[[ Excerpted passage, beginning ]]

However superior or excellent quality has a cost. So it is important for a health
care delivery system to give the right care to the right patient at the right
place at the right time and at the right cost. The right siting of care is a
strong determinant of cost. In the continuum of care, costs in descending order
of magnitude are highest in hospitals, then family physician offices, and lastly
self care.
So in Singapore we already have this challenge of moving a patient seamlessly through these levels as appropriate because we are not yet organized to do so. To integrate clinical quality for patients, quality of care is an integrating force. System wide data sharing and quality reports are the foundation pieces that allow professionals and patients at each level to actively participate in the care process cost effectively. So we must share data and reports. May I persuade you my colleagues to join in this sharing to benefit your patients.
There is unused capacity in the community and excess demand at the hospitals. We would like to shift more care and resources into the community to be nearer patients homes, and thus relieve hospitals of the congestion and non-sustainable yearly increases in workload of around 6%. More care should move to outpatient sites, and to outpatient sites outside the hospitals. And as society ages, the non- acute sector of care will become more and more important.
If there is a best way of practice based on current medical & health services evidence, then we all should do it. Everybody wants superior consistent performance; this means cutting down and eliminating variation in practice. Variation is the key to understanding Quality. The Toyota way of manufacturing cars exemplifies the consistent, cost effective way of car production. However in health care this is not entirely possible. Four reasons account for the variability in clinical practice. These are firstly, patient factors. The individual patient has demands and makes choices as best suits him. Presented with the same evidence or facts of the medical case, different individuals do make different choices. The second cause of variability is the uncertainty in diagnosis and issue of risk management. Much of medical practice is based on probabilistic medicine. The third reason is perverse incentives in the system. Rewards affect behaviour significantly. Ease of payment e.g. use of medisave for certain conditions and not others, also strongly affects patient choices. And lastly the culture in a system, especially the difficulty of effecting change, creates variation. Some have changed, others are changing and yet others have not changed. Evidence based medicine to impact clinical practice must mean changes to current practice. With the conscientious, explicit and judicious use of current best evidence in making decisions about the care of individual patients, the clinical practice must integrate individual clinical expertise with the best available external clinical evidence from systematic research. So a system with a strong positive reception to change will help towards more standardization and less variation. Why are we where we are today?
Evolution of Medical Systems
In 1911, the idea prevalent was to match professional expertise to the job, focusing on specific conditions or illnesses and relying on where and learning curve effects to achieve superior outcomes at lower costs (Taylor)(1). From the 1950s to the 1980s, it was the focused factories approach heart hospitals, cancer centers, etc, characterized by high volume of acute care delivered largely in hospitals. We were brought-up this way and Dr Sreenivasan had the foresight to see this would not last; that the concentration of care and medical expertise on a hospital base would not be sustainable.
For this century, if we continued the focused approach, we will create even larger silos of care (as medical advances dictate the fragmentation of specialties), not eliminate them. How for example is a diabetic patient with heart disease and asthma served by a focused factory? And an ageing population means more people with multiple chronic illnesses. The new core business for many health care systems continues to shift from acute inpatient care to primary care, wellness and the continuum of care. We are in the midst of this shift and this has significant impact on you, my colleagues in family practice. Functional integration is not an option. Functional integration is necessary to manage the health of populations over time in a cost-effective manner, effective referring to clinical efficacy and efficiency applied to health outcomes.

[[ Excerpted passage, end ]]

### Problem to solve
Reproduce the passage on health care delivery verbatim, starting at "Evolution of Medical" and ending at "not be sustainable.".

[[ Records provided, beginning ]]

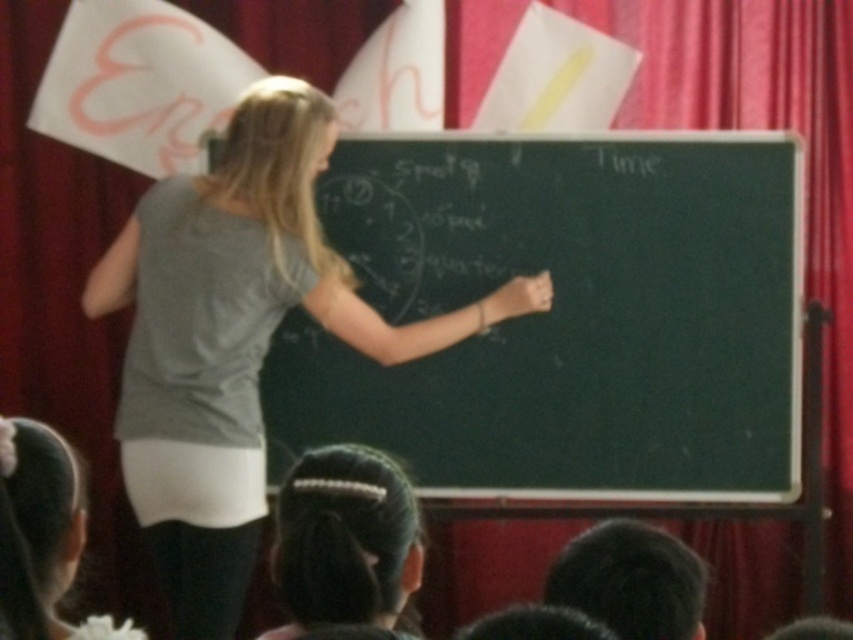
Who is positioned more to the right, black chalkboard at center or gray fabric shirt at center?

black chalkboard at center is more to the right.

Based on the photo, who is more forward, (451,216) or (234,524)?

Point (234,524)

You are a GUI agent. You are given a task and a screenshot of the screen. Output one action in this format:
    pyautogui.click(x=<x>, y=<y>)
    Task: Click on the black chalkboard at center
    
    Given the screenshot: What is the action you would take?
    pyautogui.click(x=564, y=316)

Where is `black chalkboard at center`? black chalkboard at center is located at coordinates (564, 316).

Can you confirm if gray fabric shirt at center is bigger than black hair at lower center?

Yes, gray fabric shirt at center is bigger than black hair at lower center.

Which is above, gray fabric shirt at center or black hair at lower center?

Positioned higher is gray fabric shirt at center.

The height and width of the screenshot is (640, 853). What do you see at coordinates (236, 337) in the screenshot?
I see `gray fabric shirt at center` at bounding box center [236, 337].

Locate an element on the screen. gray fabric shirt at center is located at coordinates (236, 337).

Which of these two, black chalkboard at center or black hair at lower center, stands shorter?

With less height is black hair at lower center.

Who is more distant from viewer, (480,189) or (415,566)?

Positioned behind is point (480,189).

Locate an element on the screen. This screenshot has width=853, height=640. black chalkboard at center is located at coordinates (564, 316).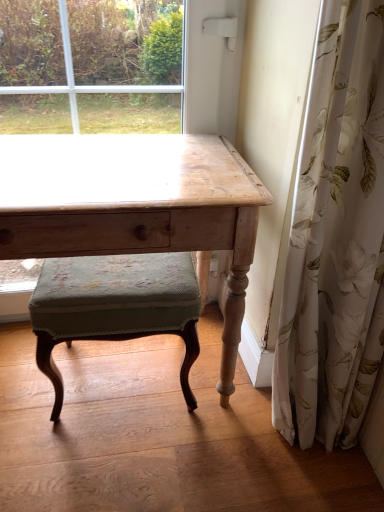
Question: Is the depth of wooden table at center less than that of white floral fabric at right?

Choices:
 (A) yes
 (B) no

Answer: (B)

Question: Is wooden table at center positioned far away from white floral fabric at right?

Choices:
 (A) yes
 (B) no

Answer: (B)

Question: From a real-world perspective, is wooden table at center beneath white floral fabric at right?

Choices:
 (A) no
 (B) yes

Answer: (B)

Question: Is wooden table at center touching white floral fabric at right?

Choices:
 (A) yes
 (B) no

Answer: (B)

Question: Is wooden table at center located outside white floral fabric at right?

Choices:
 (A) yes
 (B) no

Answer: (A)

Question: Is white floral fabric at right wider or thinner than wooden desk at center?

Choices:
 (A) thin
 (B) wide

Answer: (B)

Question: Which is correct: white floral fabric at right is inside wooden desk at center, or outside of it?

Choices:
 (A) outside
 (B) inside

Answer: (A)

Question: Considering the positions of point (332, 444) and point (162, 81), is point (332, 444) closer or farther from the camera than point (162, 81)?

Choices:
 (A) closer
 (B) farther

Answer: (A)

Question: Considering their positions, is white floral fabric at right located in front of or behind wooden desk at center?

Choices:
 (A) behind
 (B) front

Answer: (B)

Question: Is wooden table at center bigger or smaller than velvet green cushioned stool at center?

Choices:
 (A) big
 (B) small

Answer: (A)

Question: From a real-world perspective, is wooden table at center positioned above or below velvet green cushioned stool at center?

Choices:
 (A) above
 (B) below

Answer: (A)

Question: In terms of height, does wooden table at center look taller or shorter compared to velvet green cushioned stool at center?

Choices:
 (A) short
 (B) tall

Answer: (B)

Question: Do you think wooden table at center is within velvet green cushioned stool at center, or outside of it?

Choices:
 (A) outside
 (B) inside

Answer: (A)

Question: Relative to white floral fabric at right, is velvet green cushioned stool at center in front or behind?

Choices:
 (A) front
 (B) behind

Answer: (B)

Question: From a real-world perspective, is velvet green cushioned stool at center above or below white floral fabric at right?

Choices:
 (A) below
 (B) above

Answer: (A)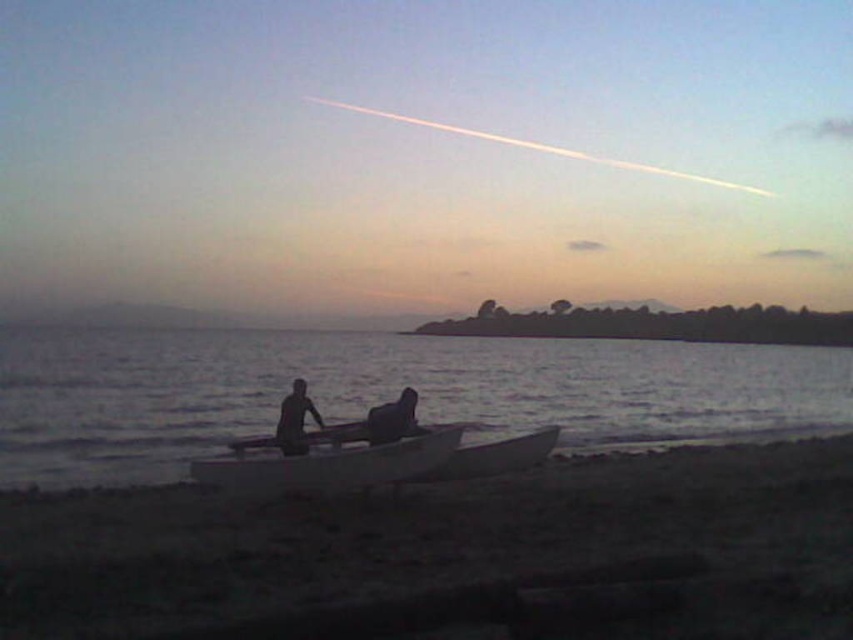
Based on the photo, you are standing in the coastal scene and want to place a small flag at the point that is closer to you. Which point should you choose between point (373,416) and point (299,417)?

Point (373,416) is closer to the camera than point (299,417), so you should choose point (373,416) to place the flag.

You are a photographer trying to capture the silhouette skin couple at center in the scene. Based on their position coordinates, where exactly should you aim your camera to ensure they are centered in the frame?

To center the silhouette skin couple at center in the frame, aim your camera at the coordinates point (294,420).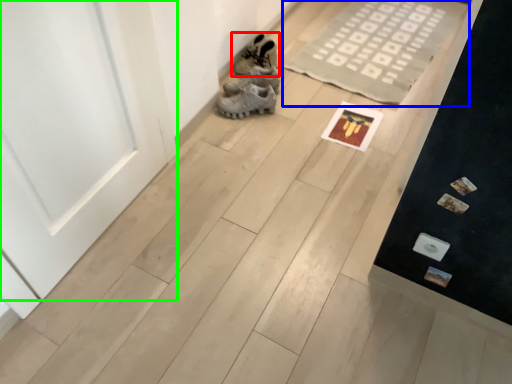
Question: Considering the real-world distances, which object is farthest from footwear (highlighted by a red box)? doormat (highlighted by a blue box) or door (highlighted by a green box)?

Choices:
 (A) doormat
 (B) door

Answer: (B)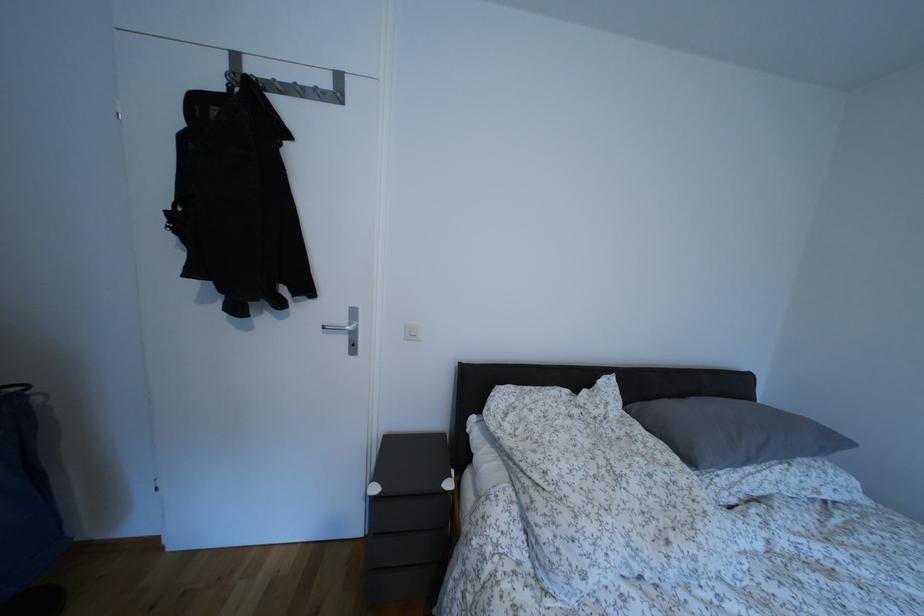
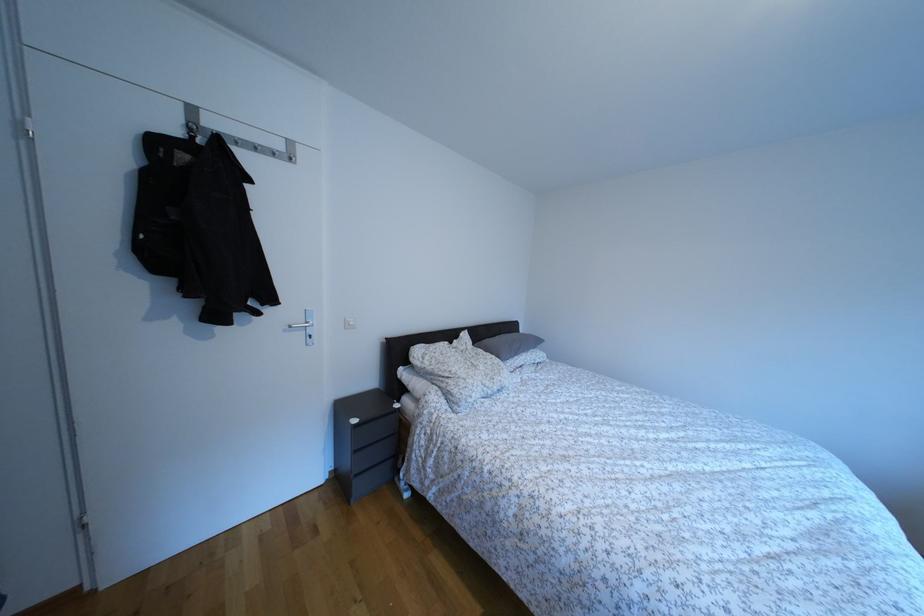
In the second image, find the point that corresponds to pixel 334 89 in the first image.

(286, 152)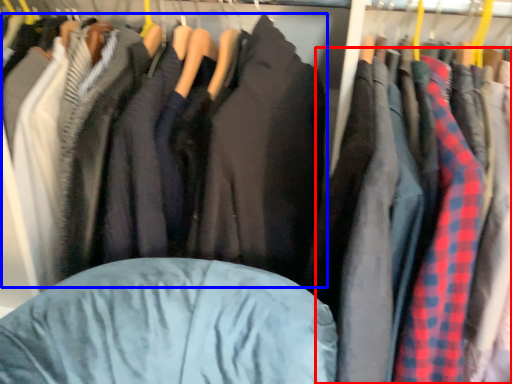
Question: Which of the following is the farthest to the observer, clothing (highlighted by a red box) or jacket (highlighted by a blue box)?

Choices:
 (A) clothing
 (B) jacket

Answer: (B)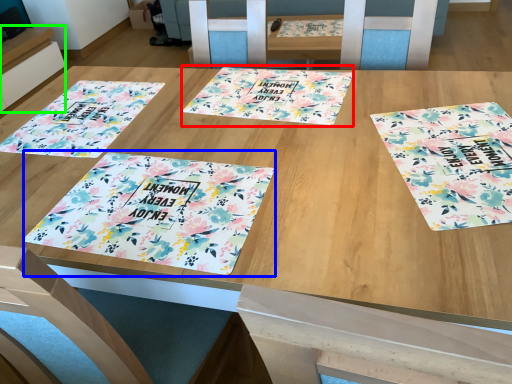
Question: Considering the real-world distances, which object is farthest from yoga mat (highlighted by a red box)? tablecloth (highlighted by a blue box) or table (highlighted by a green box)?

Choices:
 (A) tablecloth
 (B) table

Answer: (B)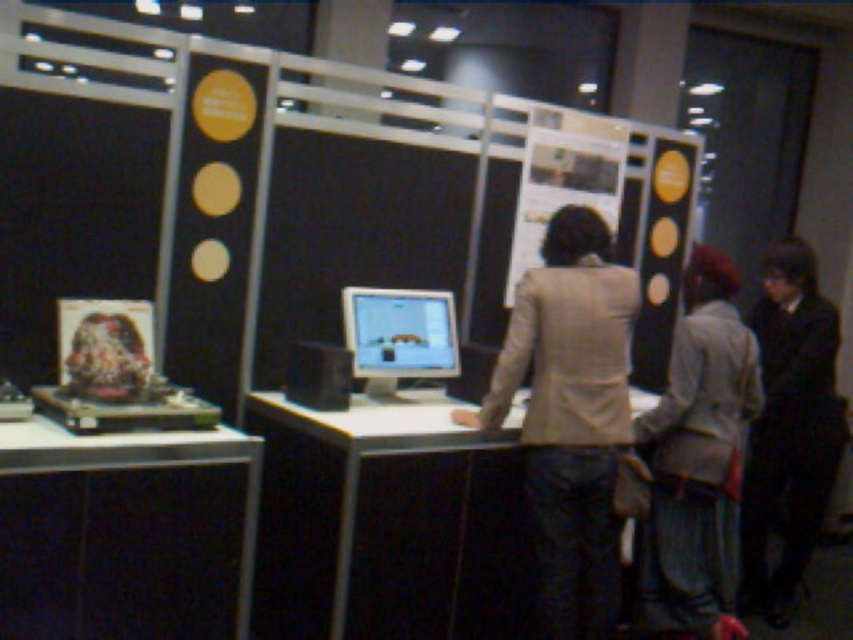
You are setting up a display at the exhibition booth and need to ensure that the metallic silver computer at center and the matte plastic monitor at center are arranged properly. Given their sizes, which object should be placed first to accommodate both items on the desk?

The metallic silver computer at center is larger in size than the matte plastic monitor at center, so you should place the metallic silver computer at center first to ensure there is enough space for both items on the desk.

You are a visitor at the exhibition booth and want to ask the person wearing the beige fabric jacket at center a question about the monitor. Which direction should you move relative to the matte plastic monitor at center to approach them?

The beige fabric jacket at center is to the right of the matte plastic monitor at center, so you should move to the right of the matte plastic monitor at center to approach them.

[[ Records provided, end ]]

### Response
Evolution of Medical Systems
In 1911, the idea prevalent was to match professional expertise to the job, focusing on specific conditions or illnesses and relying on where and learning curve effects to achieve superior outcomes at lower costs (Taylor)(1). From the 1950s to the 1980s, it was the focused factories approach heart hospitals, cancer centers, etc, characterized by high volume of acute care delivered largely in hospitals. We were brought-up this way and Dr Sreenivasan had the foresight to see this would not last; that the concentration of care and medical expertise on a hospital base would not be sustainable.